Action item: Each record must come back unchanged in your answer, stripped of its images.
━━ Data supplied ━━
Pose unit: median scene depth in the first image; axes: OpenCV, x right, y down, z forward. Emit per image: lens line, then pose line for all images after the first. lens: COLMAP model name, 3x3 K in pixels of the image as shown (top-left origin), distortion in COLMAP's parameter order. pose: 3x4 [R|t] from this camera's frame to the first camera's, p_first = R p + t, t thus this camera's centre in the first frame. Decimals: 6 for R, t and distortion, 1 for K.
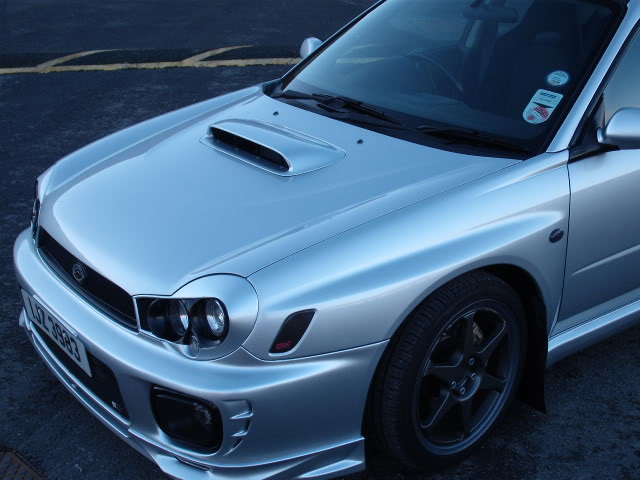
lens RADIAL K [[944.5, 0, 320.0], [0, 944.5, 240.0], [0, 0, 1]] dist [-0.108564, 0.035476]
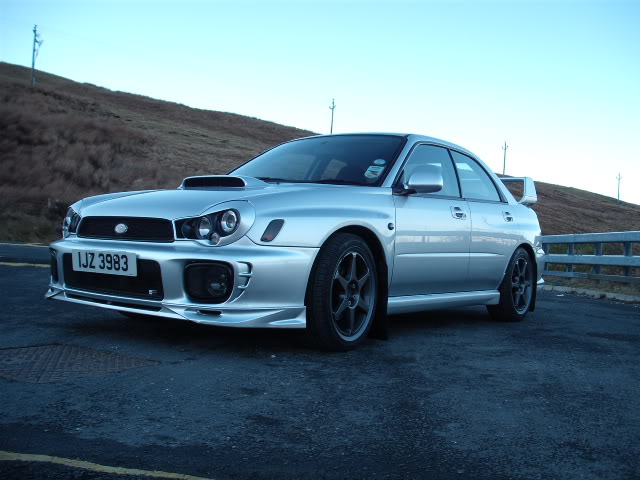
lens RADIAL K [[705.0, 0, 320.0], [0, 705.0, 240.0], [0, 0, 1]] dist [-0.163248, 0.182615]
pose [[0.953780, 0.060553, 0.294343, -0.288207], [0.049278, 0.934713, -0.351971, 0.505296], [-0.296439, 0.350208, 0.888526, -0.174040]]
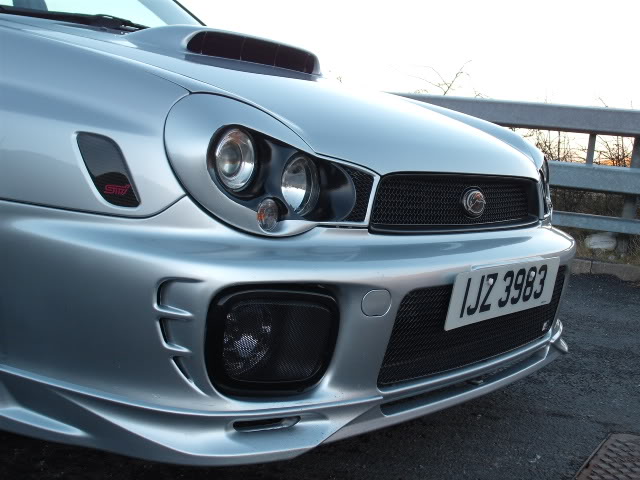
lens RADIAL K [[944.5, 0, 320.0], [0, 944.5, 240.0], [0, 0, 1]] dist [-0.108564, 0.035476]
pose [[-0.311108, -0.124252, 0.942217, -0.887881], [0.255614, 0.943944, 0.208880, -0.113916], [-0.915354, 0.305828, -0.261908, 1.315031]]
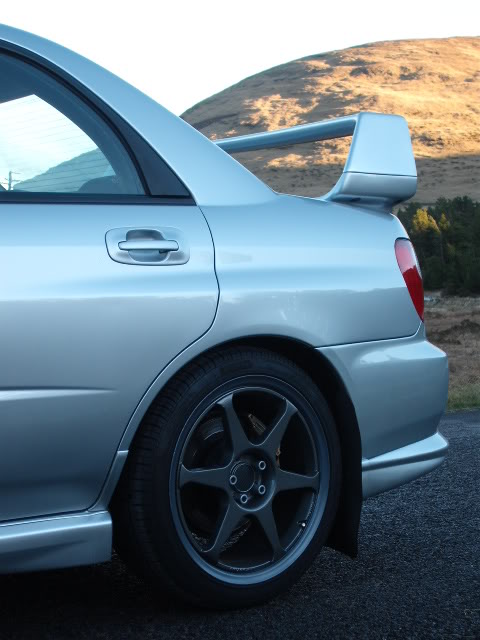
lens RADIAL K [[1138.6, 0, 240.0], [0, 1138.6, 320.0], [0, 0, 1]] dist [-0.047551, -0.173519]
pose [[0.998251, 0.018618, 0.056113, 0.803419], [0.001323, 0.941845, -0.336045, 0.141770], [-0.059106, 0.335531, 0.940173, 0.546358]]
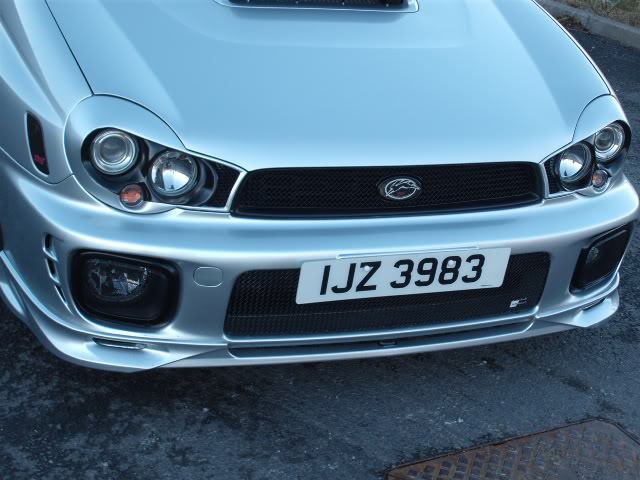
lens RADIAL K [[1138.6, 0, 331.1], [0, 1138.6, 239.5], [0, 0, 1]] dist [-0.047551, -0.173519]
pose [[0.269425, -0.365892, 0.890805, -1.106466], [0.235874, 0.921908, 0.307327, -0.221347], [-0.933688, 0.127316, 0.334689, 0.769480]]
━━━
Exercise response:
Pose unit: median scene depth in the first image; axes: OpenCV, x right, y down, z forward. Emit per image: lens line, then pose line for all images after the first. lens: COLMAP model name, 3x3 K in pixels of the image as shown (top-left origin), distortion in COLMAP's parameter order. pose: 3x4 [R|t] from this camera's frame to the first camera's, p_first = R p + t, t thus this camera's centre in the first frame. Decimals: 6 for R, t and distortion, 1 for K.
lens RADIAL K [[944.5, 0, 320.0], [0, 944.5, 240.0], [0, 0, 1]] dist [-0.108564, 0.035476]
lens RADIAL K [[705.0, 0, 320.0], [0, 705.0, 240.0], [0, 0, 1]] dist [-0.163248, 0.182615]
pose [[0.953780, 0.060553, 0.294343, -0.288207], [0.049278, 0.934713, -0.351971, 0.505296], [-0.296439, 0.350208, 0.888526, -0.174040]]
lens RADIAL K [[944.5, 0, 320.0], [0, 944.5, 240.0], [0, 0, 1]] dist [-0.108564, 0.035476]
pose [[-0.311108, -0.124252, 0.942217, -0.887881], [0.255614, 0.943944, 0.208880, -0.113916], [-0.915354, 0.305828, -0.261908, 1.315031]]
lens RADIAL K [[1138.6, 0, 240.0], [0, 1138.6, 320.0], [0, 0, 1]] dist [-0.047551, -0.173519]
pose [[0.998251, 0.018618, 0.056113, 0.803419], [0.001323, 0.941845, -0.336045, 0.141770], [-0.059106, 0.335531, 0.940173, 0.546358]]
lens RADIAL K [[1138.6, 0, 331.1], [0, 1138.6, 239.5], [0, 0, 1]] dist [-0.047551, -0.173519]
pose [[0.269425, -0.365892, 0.890805, -1.106466], [0.235874, 0.921908, 0.307327, -0.221347], [-0.933688, 0.127316, 0.334689, 0.769480]]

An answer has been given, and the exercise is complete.